Each compiler fights the other, so SC undoes the ms optimizationsThe HLSL/Driver compiler fighting occurs because its bytecode is very low level, the bytecode i want is high level, ie. it still includes all the While/IF/For/Case structures.
The optimisations would just be simple stuff like rewriting
A := (B*C)+2*(8+(B*C))*(B*C); as T := B*C; A := T+2*(8+T)*T;
but i take your point that it doesn't really matter if this is left to the driver instead as its doing most of the optimisation anyway.

You can actually do that already, using TEXTURE_BASE_LEVEL and TEXTURE_MAX_LEVEL.

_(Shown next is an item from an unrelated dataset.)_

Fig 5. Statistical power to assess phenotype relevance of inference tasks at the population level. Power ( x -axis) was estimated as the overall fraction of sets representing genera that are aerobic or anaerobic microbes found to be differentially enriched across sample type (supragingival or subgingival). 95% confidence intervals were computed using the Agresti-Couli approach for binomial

Can't you control the usage of mipmap levels by the glTexParameters GL_TEXTURE_BASE_LEVEL and GL_TEXTURE_MAX_LEVEL,
and stream rarely used levels via pbuffers?I have read everything i could find on SGIS_texture_lod extension, it looks like it should be possible to do the streaming, i will definately try this out to see if it works.
Although it looks like some drivers pre-allocate the memory for all levels and some dont, so it only saves GPU memory with particular vendors.
This should only be a problem if i have lots of textures on older cards with limited memory.

Korval
08-13-2008, 10:12 PM
Although it looks like some drivers pre-allocate the memory for all levels and some dont

If you're trying to do this to save performance (only upload some of a texture unless you need more), it may work. If you're trying to do it to save memory, give it up. As you point out, some drivers will allocate all the room necessary for the texture as a whole. But even drivers that don't will want the texture as a whole to be in one contiguous block of memory. So when you decide to add another level, it will have to copy that memory to a new location. And that's not good for fragmentation reasons.